201012_02

L’œil était sorti de la tombe.
Il ne regardait donc plus Caïn ?
Non, même pas en coin. Il saturait d’incarner sa conscience, ce d’autant, qu’en l’espèce, elle était assez mauvaise. Il avait demandé qu’on le remplaçât un temps et choisi un poste de vigie dans la campagne, le plus loin possible de la civilisation. C’était étrange de se retrouver là, à l’air libre, dégagé de toute responsabilité à l’égard d’un humain perdu dans les affres de son sort. Autrement dit, l’œil n’avait pas l’habitude d’être en vacances et après quelques jours à se prélasser, il s’était vite ennuyé.
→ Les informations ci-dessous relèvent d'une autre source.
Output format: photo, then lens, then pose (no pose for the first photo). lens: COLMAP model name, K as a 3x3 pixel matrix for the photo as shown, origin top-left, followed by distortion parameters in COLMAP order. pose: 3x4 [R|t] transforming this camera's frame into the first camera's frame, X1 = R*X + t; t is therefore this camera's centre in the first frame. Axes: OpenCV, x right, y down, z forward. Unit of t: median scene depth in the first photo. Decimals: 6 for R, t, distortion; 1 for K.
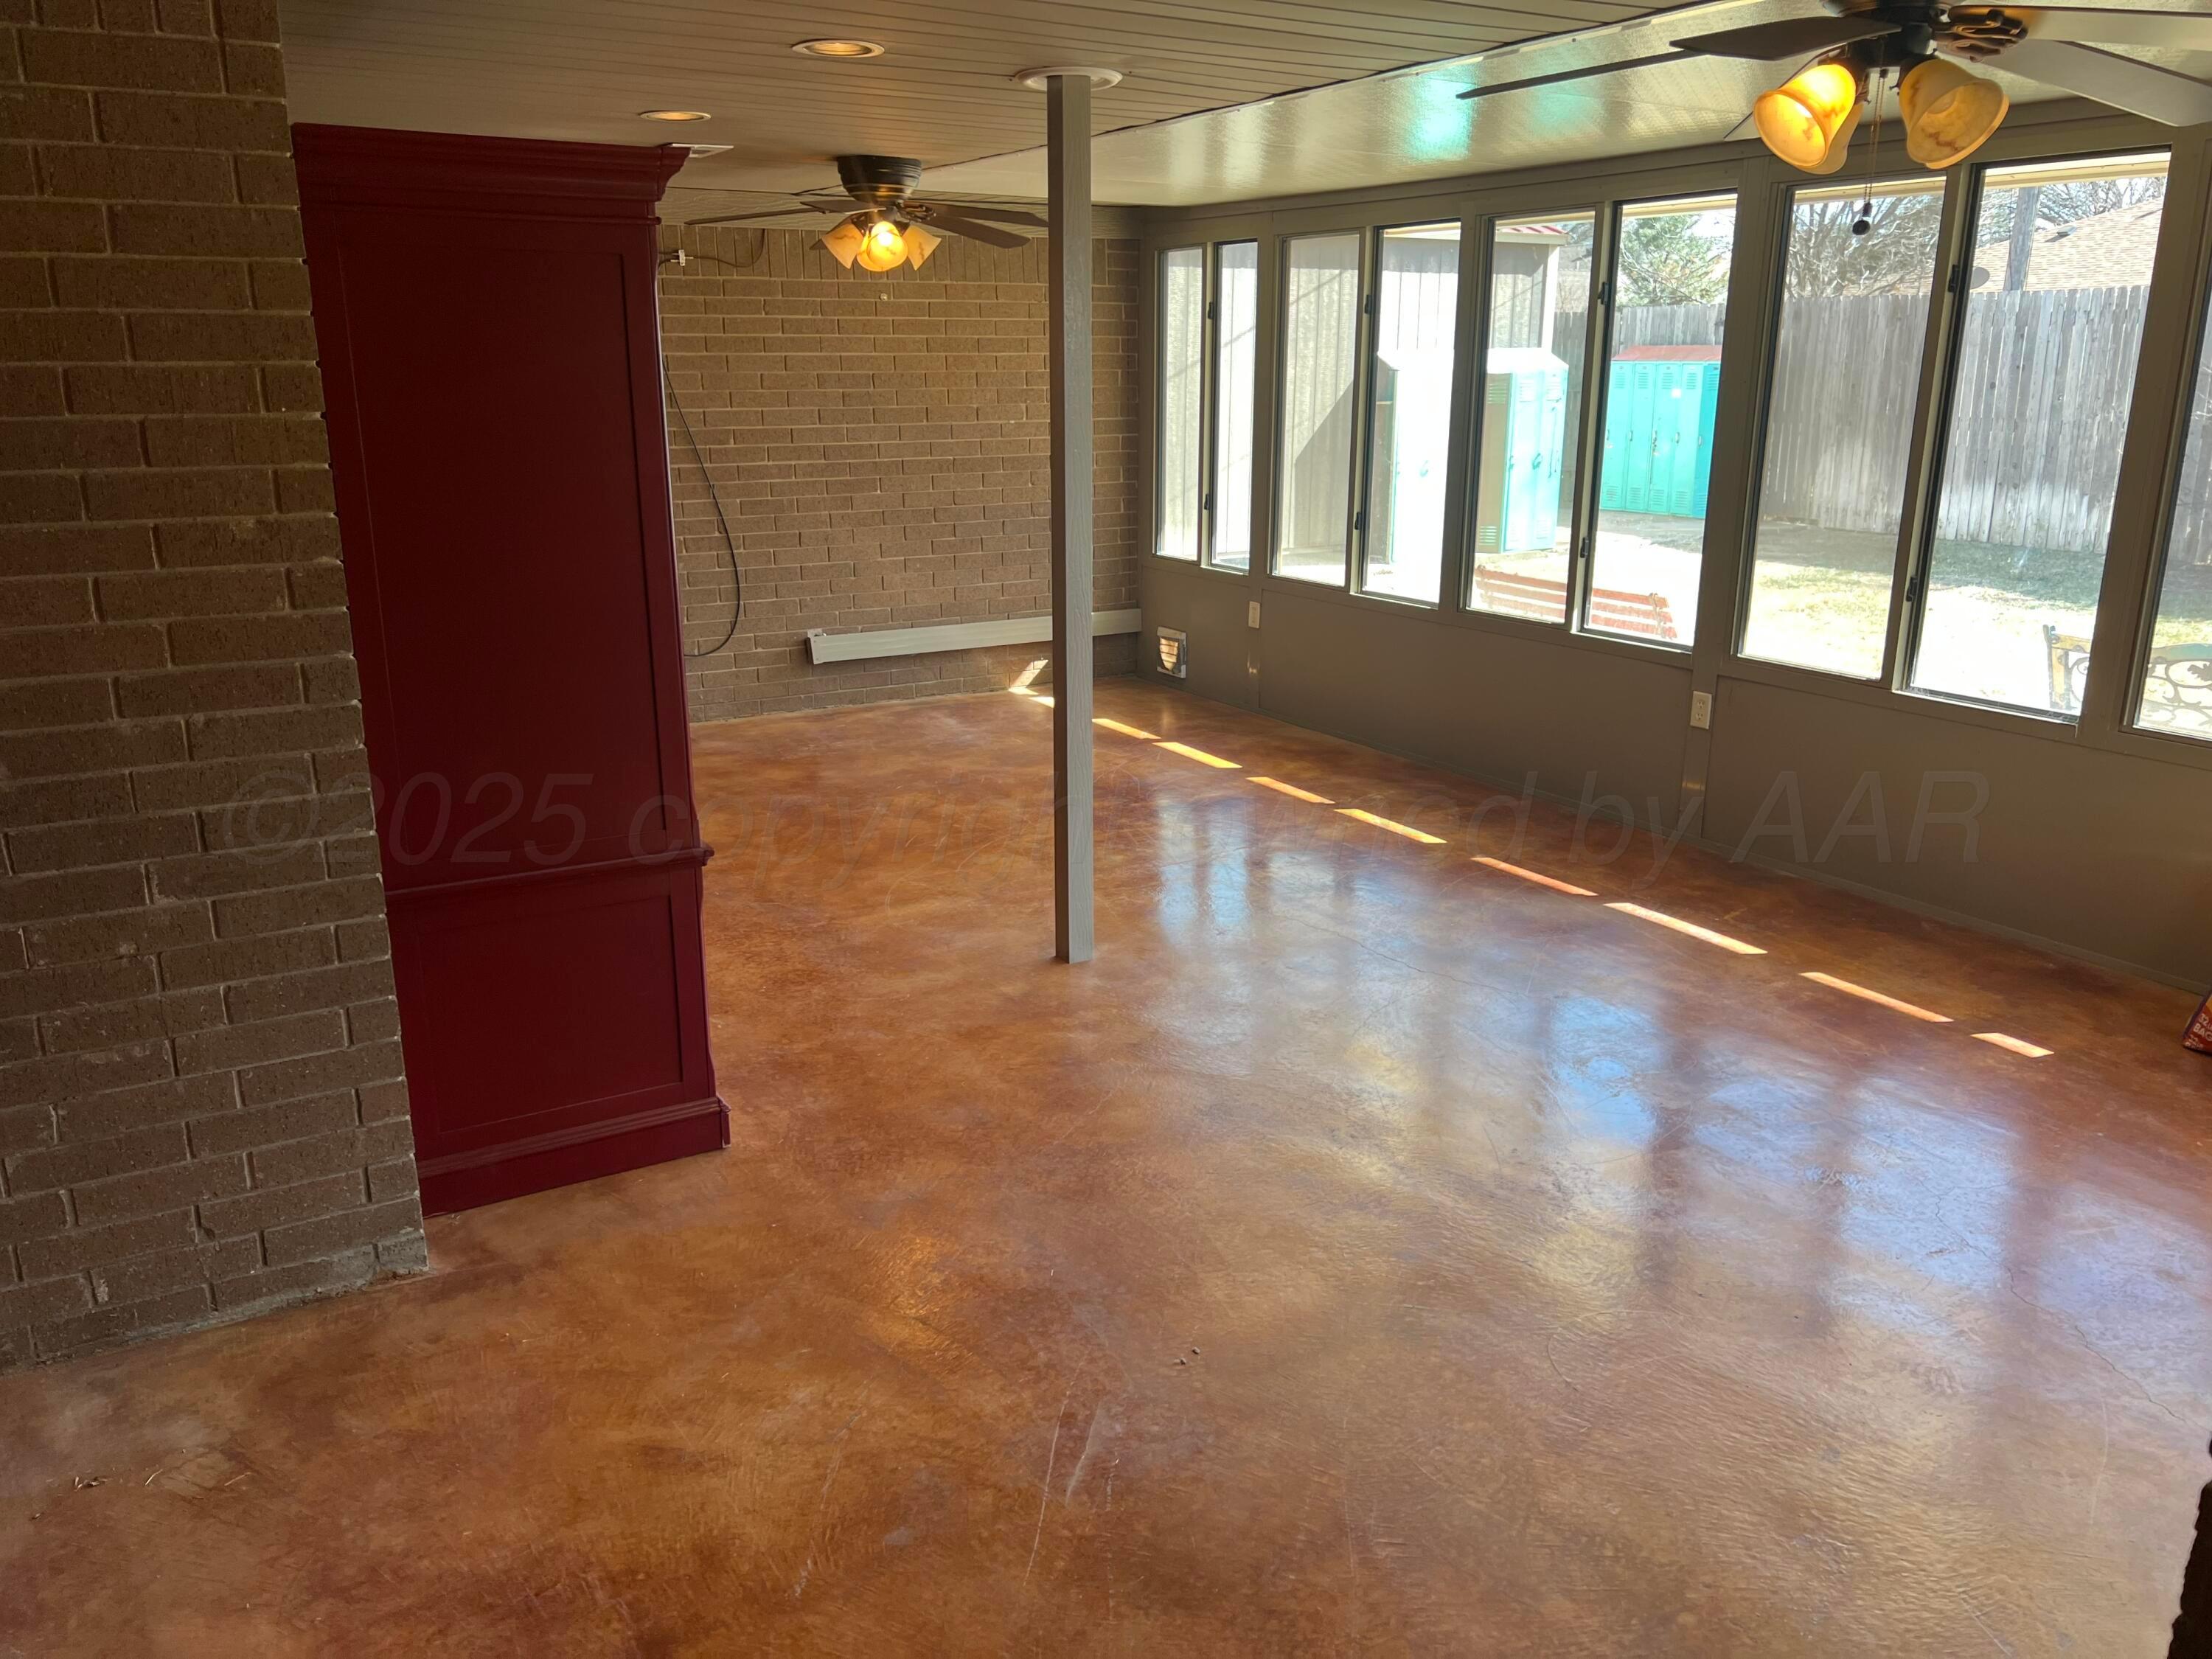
lens RADIAL K [[1667.9, 0, 1109.7], [0, 1667.9, 840.7], [0, 0, 1]] dist [0.064169, -0.075233]
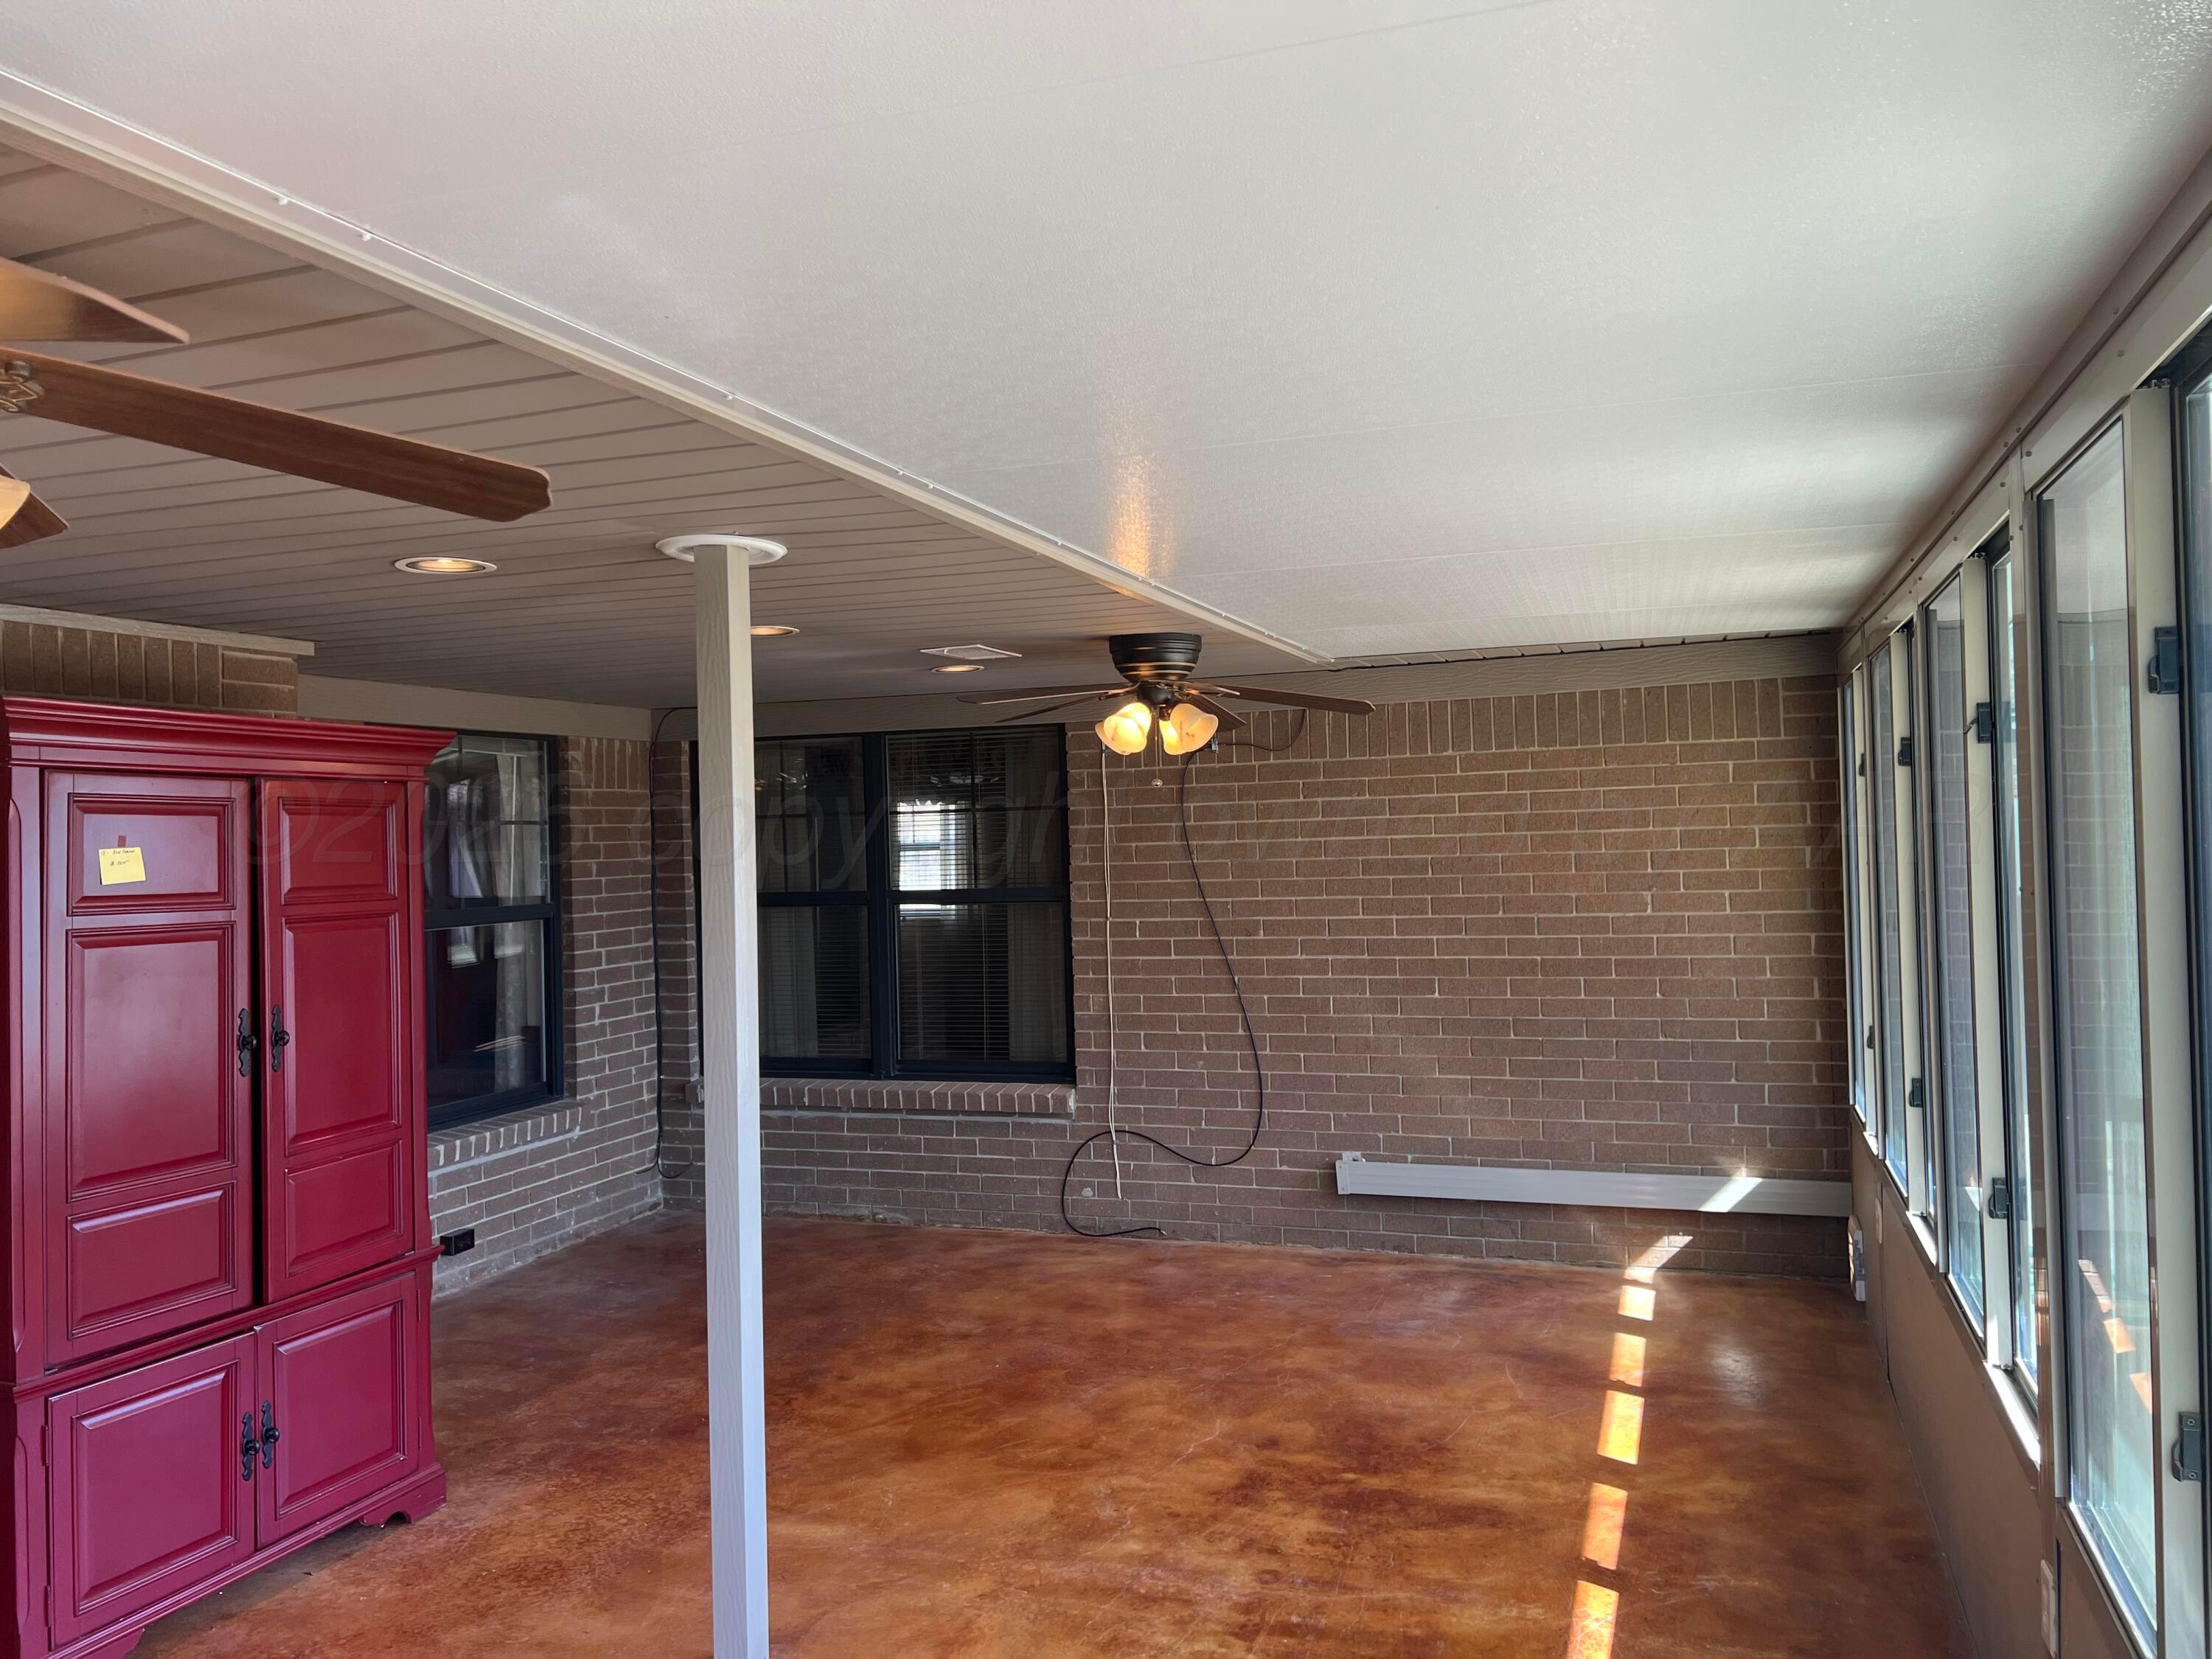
lens RADIAL K [[1667.9, 0, 1110.5], [0, 1667.9, 816.5], [0, 0, 1]] dist [0.064169, -0.075233]
pose [[0.628880, -0.025773, -0.777075, 0.427526], [-0.189436, 0.964252, -0.185290, -0.117179], [0.754071, 0.263731, 0.601516, 0.384240]]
Heureusement, il en était de l’œil comme de la mort : on ne pouvait leur échapper autant qu’ils se devaient de se rendre à Samarcande. C’était leur destin, ce qui les reliait aux êtres humains tout en leur donnant une bonne occasion de passer un petit moment ensemble. L’œil et la mort aimaient s’asseoir à une terrasse ombragée ; l’un commandait un pastis ; l’autre préférait le vermouth. Ils trinquaient et partageaient les olives jusqu’à ce que la conscience, la fameuse, les appelle à leurs devoirs respectifs.
Alors, ils se levaient, joyeux de ce qu’ils avaient à faire. La mort accueillait son passager et l’œil rejoignait une tombe où l’attendait forcément quelqu’un.